Dataset records ▸
=====

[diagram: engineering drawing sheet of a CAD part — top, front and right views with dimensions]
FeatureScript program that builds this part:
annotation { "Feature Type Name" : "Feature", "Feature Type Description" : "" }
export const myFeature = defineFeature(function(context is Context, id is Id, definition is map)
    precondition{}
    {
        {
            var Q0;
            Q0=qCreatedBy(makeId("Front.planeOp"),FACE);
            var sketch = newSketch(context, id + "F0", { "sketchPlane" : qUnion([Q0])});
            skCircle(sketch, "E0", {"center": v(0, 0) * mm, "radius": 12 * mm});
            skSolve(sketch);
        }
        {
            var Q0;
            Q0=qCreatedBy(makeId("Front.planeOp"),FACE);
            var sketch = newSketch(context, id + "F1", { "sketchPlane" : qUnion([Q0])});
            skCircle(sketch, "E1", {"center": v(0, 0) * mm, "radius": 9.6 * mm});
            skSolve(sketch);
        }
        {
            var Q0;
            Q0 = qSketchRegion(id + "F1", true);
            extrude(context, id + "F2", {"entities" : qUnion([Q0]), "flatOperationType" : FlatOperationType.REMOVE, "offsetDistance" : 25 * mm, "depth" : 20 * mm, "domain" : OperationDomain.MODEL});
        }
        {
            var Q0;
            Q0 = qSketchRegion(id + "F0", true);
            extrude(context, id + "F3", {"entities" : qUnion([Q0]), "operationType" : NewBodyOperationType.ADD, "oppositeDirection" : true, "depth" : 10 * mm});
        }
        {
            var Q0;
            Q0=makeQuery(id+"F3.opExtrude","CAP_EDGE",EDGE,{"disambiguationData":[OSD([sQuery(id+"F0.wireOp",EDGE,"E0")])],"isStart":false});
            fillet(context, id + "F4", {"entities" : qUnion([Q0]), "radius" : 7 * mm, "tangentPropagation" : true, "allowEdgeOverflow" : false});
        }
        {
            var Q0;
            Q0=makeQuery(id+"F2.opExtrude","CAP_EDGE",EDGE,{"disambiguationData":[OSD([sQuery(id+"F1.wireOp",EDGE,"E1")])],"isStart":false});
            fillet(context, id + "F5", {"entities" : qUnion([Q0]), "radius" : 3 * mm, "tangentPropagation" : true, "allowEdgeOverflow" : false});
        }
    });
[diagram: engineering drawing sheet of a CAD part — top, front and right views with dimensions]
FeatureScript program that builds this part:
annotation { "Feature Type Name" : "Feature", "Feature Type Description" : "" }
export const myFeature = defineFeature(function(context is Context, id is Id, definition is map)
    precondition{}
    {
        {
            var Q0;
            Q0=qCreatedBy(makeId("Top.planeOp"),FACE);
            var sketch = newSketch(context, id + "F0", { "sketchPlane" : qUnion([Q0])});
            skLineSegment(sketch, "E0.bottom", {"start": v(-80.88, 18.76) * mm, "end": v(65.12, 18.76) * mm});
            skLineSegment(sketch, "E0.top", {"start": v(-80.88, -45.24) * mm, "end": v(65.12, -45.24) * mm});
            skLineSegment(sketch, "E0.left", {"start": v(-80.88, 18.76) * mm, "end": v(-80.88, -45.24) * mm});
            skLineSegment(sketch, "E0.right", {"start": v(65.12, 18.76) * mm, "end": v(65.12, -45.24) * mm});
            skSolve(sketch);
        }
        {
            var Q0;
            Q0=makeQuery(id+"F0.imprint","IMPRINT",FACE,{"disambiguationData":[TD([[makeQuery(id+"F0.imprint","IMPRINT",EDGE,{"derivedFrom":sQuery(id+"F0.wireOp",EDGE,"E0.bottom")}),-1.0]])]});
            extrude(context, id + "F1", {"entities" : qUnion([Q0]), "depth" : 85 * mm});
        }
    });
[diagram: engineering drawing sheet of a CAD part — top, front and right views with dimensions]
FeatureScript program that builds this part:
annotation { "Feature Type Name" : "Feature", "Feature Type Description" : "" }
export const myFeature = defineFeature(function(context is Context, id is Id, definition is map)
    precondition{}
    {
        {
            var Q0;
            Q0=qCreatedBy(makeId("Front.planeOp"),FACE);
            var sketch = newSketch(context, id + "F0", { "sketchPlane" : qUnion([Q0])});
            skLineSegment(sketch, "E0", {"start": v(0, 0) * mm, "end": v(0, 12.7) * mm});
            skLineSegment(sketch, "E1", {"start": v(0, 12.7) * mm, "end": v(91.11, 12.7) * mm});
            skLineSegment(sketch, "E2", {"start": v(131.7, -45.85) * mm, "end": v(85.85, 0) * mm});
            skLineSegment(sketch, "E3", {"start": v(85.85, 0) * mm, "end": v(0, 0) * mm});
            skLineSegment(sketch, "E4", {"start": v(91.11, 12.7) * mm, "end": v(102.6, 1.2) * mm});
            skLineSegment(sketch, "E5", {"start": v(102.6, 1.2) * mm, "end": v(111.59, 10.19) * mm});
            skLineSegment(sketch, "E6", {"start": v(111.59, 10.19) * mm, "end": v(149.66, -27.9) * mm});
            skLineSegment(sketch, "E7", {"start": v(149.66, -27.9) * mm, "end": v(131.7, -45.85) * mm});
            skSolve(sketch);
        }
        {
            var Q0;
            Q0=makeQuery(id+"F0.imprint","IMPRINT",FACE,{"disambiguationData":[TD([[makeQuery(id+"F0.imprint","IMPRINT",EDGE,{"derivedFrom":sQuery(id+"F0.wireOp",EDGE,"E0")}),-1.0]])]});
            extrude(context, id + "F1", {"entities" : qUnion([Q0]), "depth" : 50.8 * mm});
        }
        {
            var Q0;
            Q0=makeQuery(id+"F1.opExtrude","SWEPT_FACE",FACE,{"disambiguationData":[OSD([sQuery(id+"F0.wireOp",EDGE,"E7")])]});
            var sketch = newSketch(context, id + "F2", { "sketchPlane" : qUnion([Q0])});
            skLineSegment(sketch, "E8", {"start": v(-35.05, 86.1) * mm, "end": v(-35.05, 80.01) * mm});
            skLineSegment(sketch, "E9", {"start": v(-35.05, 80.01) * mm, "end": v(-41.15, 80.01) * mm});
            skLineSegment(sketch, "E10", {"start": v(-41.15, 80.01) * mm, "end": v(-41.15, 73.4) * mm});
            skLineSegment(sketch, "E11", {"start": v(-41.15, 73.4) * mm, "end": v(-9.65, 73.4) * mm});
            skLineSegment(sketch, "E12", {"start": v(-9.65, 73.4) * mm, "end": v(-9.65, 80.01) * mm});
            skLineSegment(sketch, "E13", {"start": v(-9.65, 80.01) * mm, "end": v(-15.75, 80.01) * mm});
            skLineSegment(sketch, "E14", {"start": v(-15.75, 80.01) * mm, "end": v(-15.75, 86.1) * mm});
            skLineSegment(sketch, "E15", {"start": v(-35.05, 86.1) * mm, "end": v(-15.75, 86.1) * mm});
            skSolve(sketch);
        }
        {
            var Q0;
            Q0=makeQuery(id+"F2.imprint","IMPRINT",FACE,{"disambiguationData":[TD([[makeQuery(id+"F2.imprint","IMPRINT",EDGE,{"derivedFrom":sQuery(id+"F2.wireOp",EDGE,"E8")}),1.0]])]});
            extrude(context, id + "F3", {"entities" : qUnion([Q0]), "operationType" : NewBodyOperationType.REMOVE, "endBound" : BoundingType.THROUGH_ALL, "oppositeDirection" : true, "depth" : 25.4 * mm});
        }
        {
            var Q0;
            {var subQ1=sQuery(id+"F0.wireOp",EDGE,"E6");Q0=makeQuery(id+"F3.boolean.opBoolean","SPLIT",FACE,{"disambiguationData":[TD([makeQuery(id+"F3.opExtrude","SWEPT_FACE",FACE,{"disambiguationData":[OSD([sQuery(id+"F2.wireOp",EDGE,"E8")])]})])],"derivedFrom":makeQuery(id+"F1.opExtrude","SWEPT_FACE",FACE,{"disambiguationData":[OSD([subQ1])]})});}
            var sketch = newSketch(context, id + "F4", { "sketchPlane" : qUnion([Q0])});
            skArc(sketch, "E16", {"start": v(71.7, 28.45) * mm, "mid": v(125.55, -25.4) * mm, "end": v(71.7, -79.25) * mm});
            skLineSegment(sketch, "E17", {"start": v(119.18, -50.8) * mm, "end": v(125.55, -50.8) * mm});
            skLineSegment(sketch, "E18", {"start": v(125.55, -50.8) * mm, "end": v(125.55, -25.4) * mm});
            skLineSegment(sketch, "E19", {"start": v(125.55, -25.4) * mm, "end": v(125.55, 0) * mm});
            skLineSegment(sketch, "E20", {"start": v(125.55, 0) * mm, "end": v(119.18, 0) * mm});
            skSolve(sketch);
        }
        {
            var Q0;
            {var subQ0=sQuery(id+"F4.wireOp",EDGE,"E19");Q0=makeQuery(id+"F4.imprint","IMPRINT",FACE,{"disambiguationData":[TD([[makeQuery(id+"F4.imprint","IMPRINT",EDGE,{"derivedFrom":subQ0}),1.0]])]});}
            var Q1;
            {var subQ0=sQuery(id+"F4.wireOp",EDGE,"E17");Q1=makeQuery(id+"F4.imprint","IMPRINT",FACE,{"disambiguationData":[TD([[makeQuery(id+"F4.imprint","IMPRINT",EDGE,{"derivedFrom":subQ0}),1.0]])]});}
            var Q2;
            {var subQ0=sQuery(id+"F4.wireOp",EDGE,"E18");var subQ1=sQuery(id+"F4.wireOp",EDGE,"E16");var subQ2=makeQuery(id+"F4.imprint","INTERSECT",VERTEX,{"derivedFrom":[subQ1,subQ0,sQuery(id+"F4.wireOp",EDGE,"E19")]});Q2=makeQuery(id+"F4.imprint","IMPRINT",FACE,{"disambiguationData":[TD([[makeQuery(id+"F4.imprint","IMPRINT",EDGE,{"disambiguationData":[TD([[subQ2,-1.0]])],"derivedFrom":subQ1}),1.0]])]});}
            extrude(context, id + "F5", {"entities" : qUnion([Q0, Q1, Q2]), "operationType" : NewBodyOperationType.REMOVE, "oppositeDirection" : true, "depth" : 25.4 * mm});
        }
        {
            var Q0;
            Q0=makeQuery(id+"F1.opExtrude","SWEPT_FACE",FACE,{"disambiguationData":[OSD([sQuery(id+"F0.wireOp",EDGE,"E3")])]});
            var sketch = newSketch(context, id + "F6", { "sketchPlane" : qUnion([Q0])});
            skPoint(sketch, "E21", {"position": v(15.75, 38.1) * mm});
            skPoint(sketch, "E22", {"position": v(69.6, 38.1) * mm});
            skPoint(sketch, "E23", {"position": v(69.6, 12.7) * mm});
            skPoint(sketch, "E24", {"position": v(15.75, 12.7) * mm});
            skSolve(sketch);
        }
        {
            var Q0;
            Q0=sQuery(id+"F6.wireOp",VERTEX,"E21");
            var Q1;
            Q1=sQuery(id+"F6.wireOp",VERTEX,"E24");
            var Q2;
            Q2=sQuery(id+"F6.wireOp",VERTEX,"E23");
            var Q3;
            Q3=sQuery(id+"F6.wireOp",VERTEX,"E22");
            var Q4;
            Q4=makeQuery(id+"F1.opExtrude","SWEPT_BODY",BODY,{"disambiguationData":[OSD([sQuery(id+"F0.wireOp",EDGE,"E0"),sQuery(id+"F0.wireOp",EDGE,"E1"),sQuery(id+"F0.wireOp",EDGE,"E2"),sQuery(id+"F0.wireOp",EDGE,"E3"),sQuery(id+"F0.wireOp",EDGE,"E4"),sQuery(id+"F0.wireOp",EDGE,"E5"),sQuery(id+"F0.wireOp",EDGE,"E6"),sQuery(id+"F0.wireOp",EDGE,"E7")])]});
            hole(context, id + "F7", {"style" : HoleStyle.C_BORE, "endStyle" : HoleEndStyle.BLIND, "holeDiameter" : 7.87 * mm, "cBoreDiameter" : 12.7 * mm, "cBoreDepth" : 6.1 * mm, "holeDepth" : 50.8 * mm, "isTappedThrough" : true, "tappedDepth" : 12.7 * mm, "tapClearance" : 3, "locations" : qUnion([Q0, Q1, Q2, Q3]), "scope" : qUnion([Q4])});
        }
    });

=====

Report how many lines in the listing above contain the string "skPoint" with its case matched exactly. Give only the number.

4